▶ _Work item_
Would you output the whole of the data exactly?

▶ _Material for the task_
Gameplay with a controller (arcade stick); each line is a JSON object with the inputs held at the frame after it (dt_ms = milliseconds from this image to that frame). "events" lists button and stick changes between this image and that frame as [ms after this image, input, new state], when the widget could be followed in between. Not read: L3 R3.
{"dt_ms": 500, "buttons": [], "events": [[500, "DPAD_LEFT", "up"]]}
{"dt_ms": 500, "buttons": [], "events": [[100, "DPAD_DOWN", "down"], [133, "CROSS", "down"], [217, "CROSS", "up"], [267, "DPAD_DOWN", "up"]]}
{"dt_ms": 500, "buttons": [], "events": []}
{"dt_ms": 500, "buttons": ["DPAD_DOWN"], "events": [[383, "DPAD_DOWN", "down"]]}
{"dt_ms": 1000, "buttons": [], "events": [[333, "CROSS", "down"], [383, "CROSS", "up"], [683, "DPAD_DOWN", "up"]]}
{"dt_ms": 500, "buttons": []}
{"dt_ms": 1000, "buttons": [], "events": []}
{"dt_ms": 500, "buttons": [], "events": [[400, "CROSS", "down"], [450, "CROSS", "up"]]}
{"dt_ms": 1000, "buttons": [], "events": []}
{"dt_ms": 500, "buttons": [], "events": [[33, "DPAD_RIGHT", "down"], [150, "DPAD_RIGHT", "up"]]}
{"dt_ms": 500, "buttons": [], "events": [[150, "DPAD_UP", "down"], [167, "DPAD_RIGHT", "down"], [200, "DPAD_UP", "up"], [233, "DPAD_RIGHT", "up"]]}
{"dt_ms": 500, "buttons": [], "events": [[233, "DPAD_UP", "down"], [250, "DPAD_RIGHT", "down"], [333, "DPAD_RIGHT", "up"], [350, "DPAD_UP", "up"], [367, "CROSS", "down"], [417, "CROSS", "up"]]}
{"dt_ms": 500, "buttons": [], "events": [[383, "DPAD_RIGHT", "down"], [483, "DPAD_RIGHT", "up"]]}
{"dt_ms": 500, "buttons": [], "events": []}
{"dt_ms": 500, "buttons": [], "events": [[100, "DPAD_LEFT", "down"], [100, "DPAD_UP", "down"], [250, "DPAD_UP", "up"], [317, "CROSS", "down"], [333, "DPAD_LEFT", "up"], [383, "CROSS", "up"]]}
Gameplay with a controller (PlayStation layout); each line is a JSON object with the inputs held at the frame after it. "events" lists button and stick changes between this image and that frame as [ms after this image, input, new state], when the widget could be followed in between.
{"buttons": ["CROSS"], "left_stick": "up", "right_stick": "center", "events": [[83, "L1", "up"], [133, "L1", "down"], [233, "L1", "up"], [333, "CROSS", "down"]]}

▶ _Exercise answer_
Gameplay with a controller (arcade stick); each line is a JSON object with the inputs held at the frame after it (dt_ms = milliseconds from this image to that frame). "events" lists button and stick changes between this image and that frame as [ms after this image, input, new state], when the widget could be followed in between. Not read: L3 R3.
{"dt_ms": 500, "buttons": [], "events": [[500, "DPAD_LEFT", "up"]]}
{"dt_ms": 500, "buttons": [], "events": [[100, "DPAD_DOWN", "down"], [133, "CROSS", "down"], [217, "CROSS", "up"], [267, "DPAD_DOWN", "up"]]}
{"dt_ms": 500, "buttons": [], "events": []}
{"dt_ms": 500, "buttons": ["DPAD_DOWN"], "events": [[383, "DPAD_DOWN", "down"]]}
{"dt_ms": 1000, "buttons": [], "events": [[333, "CROSS", "down"], [383, "CROSS", "up"], [683, "DPAD_DOWN", "up"]]}
{"dt_ms": 500, "buttons": []}
{"dt_ms": 1000, "buttons": [], "events": []}
{"dt_ms": 500, "buttons": [], "events": [[400, "CROSS", "down"], [450, "CROSS", "up"]]}
{"dt_ms": 1000, "buttons": [], "events": []}
{"dt_ms": 500, "buttons": [], "events": [[33, "DPAD_RIGHT", "down"], [150, "DPAD_RIGHT", "up"]]}
{"dt_ms": 500, "buttons": [], "events": [[150, "DPAD_UP", "down"], [167, "DPAD_RIGHT", "down"], [200, "DPAD_UP", "up"], [233, "DPAD_RIGHT", "up"]]}
{"dt_ms": 500, "buttons": [], "events": [[233, "DPAD_UP", "down"], [250, "DPAD_RIGHT", "down"], [333, "DPAD_RIGHT", "up"], [350, "DPAD_UP", "up"], [367, "CROSS", "down"], [417, "CROSS", "up"]]}
{"dt_ms": 500, "buttons": [], "events": [[383, "DPAD_RIGHT", "down"], [483, "DPAD_RIGHT", "up"]]}
{"dt_ms": 500, "buttons": [], "events": []}
{"dt_ms": 500, "buttons": [], "events": [[100, "DPAD_LEFT", "down"], [100, "DPAD_UP", "down"], [250, "DPAD_UP", "up"], [317, "CROSS", "down"], [333, "DPAD_LEFT", "up"], [383, "CROSS", "up"]]}
Gameplay with a controller (PlayStation layout); each line is a JSON object with the inputs held at the frame after it. "events" lists button and stick changes between this image and that frame as [ms after this image, input, new state], when the widget could be followed in between.
{"buttons": ["CROSS"], "left_stick": "up", "right_stick": "center", "events": [[83, "L1", "up"], [133, "L1", "down"], [233, "L1", "up"], [333, "CROSS", "down"]]}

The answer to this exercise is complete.